The data aligning unit (not shown) converts the video data input from the subfield mapping unit 38 to the PDP 44 in accordance with the resolution format of the PDP 44.

The APL calculation unit 40 receives the inverse gamma corrected data by the gamma correction unit 32, and waveforms a signal for determining the number of sustain pulses corresponding to the data corrected by the EPROM 48. It is supplied to the generating part 42.

The waveform generator 42 generates a timing control signal based on the signals input from the EPROM 48 and the APL calculation unit 40, and generates the address control IC (not shown) of the PDP 44. And a scan driving IC (not shown) and a sustain driving IC (not shown).

5A to 5C are diagrams illustrating driving waveforms and subfield arrangements according to video signals input to the PDP driving apparatus of the present invention.
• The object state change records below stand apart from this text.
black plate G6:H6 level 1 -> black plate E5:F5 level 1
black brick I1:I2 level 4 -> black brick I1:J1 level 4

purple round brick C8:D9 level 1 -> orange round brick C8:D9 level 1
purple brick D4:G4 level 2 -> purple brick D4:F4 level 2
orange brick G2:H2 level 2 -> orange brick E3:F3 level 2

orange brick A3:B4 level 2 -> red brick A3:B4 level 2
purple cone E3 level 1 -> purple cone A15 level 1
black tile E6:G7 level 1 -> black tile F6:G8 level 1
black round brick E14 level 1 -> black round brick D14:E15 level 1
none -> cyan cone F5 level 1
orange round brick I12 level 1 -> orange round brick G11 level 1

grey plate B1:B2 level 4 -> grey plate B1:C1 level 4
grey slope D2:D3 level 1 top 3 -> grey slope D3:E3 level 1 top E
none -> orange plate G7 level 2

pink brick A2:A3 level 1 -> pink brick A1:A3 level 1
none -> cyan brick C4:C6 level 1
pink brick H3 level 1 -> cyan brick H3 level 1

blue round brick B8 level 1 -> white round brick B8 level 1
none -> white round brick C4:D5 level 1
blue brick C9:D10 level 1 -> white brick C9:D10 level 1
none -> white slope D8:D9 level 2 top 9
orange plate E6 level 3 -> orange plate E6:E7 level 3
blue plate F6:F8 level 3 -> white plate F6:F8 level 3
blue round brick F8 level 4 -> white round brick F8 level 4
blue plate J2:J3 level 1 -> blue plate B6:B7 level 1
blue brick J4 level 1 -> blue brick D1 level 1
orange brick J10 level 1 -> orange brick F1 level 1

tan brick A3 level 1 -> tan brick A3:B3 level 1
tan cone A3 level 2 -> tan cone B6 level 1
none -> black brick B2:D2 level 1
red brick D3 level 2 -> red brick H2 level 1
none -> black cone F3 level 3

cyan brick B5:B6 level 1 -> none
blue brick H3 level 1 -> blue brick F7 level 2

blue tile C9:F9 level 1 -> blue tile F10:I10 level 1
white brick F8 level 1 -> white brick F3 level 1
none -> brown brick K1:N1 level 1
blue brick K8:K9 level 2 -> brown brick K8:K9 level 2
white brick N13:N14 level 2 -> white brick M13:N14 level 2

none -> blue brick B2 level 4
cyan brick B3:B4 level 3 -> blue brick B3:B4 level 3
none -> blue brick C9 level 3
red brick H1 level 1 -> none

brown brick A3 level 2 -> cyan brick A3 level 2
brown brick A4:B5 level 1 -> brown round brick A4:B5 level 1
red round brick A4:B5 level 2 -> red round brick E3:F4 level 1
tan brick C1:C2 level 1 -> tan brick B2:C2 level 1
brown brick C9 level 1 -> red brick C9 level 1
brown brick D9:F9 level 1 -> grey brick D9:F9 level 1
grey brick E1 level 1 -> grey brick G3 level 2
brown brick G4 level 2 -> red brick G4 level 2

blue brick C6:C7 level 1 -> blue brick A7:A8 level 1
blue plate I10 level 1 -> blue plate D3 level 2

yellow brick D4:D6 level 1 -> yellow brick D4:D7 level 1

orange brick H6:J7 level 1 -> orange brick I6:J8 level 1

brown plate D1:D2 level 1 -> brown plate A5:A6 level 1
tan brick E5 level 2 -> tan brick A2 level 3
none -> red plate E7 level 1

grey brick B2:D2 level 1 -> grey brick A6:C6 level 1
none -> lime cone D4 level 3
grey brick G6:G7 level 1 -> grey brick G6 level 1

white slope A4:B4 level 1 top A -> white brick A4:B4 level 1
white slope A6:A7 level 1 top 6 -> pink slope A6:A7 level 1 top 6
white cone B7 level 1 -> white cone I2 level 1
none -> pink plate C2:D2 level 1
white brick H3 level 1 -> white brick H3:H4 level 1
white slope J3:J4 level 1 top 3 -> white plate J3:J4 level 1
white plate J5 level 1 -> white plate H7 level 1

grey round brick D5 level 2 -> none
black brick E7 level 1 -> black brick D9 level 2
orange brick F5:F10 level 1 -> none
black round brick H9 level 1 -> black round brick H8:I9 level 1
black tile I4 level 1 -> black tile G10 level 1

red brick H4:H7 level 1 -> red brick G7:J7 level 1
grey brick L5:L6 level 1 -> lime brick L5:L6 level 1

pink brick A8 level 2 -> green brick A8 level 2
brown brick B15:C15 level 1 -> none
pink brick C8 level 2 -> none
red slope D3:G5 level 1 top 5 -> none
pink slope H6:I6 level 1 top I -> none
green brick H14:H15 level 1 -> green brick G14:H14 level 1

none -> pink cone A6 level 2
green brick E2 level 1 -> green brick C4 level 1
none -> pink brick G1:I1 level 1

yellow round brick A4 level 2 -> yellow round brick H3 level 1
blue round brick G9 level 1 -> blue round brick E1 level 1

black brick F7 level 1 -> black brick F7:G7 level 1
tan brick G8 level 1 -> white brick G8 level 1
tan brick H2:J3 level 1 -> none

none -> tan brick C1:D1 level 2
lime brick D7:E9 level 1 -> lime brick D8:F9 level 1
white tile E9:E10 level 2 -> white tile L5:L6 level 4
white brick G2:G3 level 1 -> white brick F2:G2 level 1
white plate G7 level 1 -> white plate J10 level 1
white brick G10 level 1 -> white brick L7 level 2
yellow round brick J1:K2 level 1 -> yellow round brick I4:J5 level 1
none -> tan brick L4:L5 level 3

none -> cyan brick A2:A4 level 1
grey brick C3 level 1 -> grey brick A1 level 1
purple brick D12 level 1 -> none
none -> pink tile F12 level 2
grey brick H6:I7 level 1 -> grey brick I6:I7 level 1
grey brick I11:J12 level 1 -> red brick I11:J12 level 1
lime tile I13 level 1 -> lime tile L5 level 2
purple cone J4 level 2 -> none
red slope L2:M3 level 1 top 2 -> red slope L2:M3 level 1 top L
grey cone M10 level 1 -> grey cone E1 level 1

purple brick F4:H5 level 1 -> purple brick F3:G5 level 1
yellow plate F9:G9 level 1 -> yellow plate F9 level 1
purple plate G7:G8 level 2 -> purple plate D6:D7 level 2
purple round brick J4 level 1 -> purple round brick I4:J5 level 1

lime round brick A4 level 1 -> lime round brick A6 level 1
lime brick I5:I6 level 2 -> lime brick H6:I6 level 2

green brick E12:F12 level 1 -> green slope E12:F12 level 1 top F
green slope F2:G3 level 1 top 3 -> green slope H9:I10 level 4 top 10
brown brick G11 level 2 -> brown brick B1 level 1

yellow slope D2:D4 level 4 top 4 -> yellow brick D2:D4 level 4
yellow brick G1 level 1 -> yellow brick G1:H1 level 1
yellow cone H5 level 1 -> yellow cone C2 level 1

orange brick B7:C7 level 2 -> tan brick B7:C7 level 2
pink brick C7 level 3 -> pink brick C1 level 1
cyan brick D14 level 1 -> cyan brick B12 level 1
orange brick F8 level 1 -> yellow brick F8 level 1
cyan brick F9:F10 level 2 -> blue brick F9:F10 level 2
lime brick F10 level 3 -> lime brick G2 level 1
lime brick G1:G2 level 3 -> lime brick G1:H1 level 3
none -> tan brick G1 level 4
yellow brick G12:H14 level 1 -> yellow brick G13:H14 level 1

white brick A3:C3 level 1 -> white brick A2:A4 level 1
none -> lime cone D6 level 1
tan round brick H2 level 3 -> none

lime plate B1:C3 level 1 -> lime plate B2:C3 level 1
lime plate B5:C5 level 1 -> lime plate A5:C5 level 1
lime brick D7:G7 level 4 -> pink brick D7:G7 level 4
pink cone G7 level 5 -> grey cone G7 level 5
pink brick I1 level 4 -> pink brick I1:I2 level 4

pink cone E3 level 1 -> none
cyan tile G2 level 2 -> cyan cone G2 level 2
If the video signal determined by the signal discriminator 46 is a PAL signal (50 Hz), the PAL signal has a period of about 20 ms to increase the number of subfields to 14 to 16, thereby reducing pseudo contour noise. Although it can be removed, there is a problem that flicker occurs. In order to eliminate this flicker, the subfield is made so that the center of light amount has two or more peak values. For example, as shown in FIG. 5A, 1: 4: 16: 16: 16: 16: 16: 32: 2: 8: 16: 16: 16: 16: 32: 32, as shown in FIG. 5B. Likewise, 32: 16: 16: 16: 16: 16: 4: 1: 32: 32: 16: 16: 16: 16: 8: 2, or as shown in Figure 5c, 1: 16: 16: 16 : 32: 16: 16: 4: 2: 16: 16: 32: 32: 16: 16: 8

If the video signal determined by the signal discriminator 46 is an NTSC signal (60 Hz), the signal of the NTSC method increases the number of subfields to remove pseudo contour noise because the probability of occurrence of flicker is low. For example, the number of subfields is 12 and the total number of sustains is about 1200.

If the video signal determined by the signal discriminator 46 is a PC (70 Hz) video, the PC video signal has a period of about 14.28 ms, so that only about 10 subfields can be used, so the total number of sustains is 100. Limited to that extent. Therefore, the PC image of which the still image is mainstream is transformed around the number of gradations and the number of colors. For example, the conventional sustain ratio is 1: 2: 4: 8: 16: 32: 48: 48: 48: 48 so that it has 256 gradations, but in the present invention, 1: 2: 4: 8: 16: 32 : 48: 56: 69: 75 or 1: 2: 4: 10: 18: 34: 52: 63: 75: 84 so that the number of grays exceeds 256.

As described above, the driving apparatus of the plasma display panel according to the present invention uses the driving mode corresponding to the input signal, that is, the driving waveform and the subfield arrangement. Accordingly, pseudo contour noise and flicker can be removed, thereby making it possible to realize an optimal screen.

Those skilled in the art will appreciate that various changes and modifications can be made without departing from the technical spirit of the present invention. Therefore, the technical scope of the present invention should not be limited to the contents described in the detailed description of the specification but should be defined by the claims.

Claims (6)

A signal discrimination unit detecting a frequency of the input signal; A memory in which driving modes selected differently according to the frequency of the input signal are stored; And a signal processor which selects the driving mode according to the detected frequency to determine a driving waveform and a subfield arrangement for displaying the input signal. The method of claim 1, And the memory is formed of EPROM. Detecting a frequency of the input signal; And selecting the driving mode according to the detected frequency to determine a driving waveform and a subfield arrangement for displaying the input signal. The method of claim 3, wherein And when the input signal is detected as a PAL (Phase Alternating by line) signal, subfield arrangement such that the center of the light amount has two or more peak values. The method of claim 3, wherein And when the input signal is detected as a NTSC signal, increasing the number of subfields. The method of claim 3, wherein And when the input signal is detected as a PC image, increasing the number of gradations or the number of colors.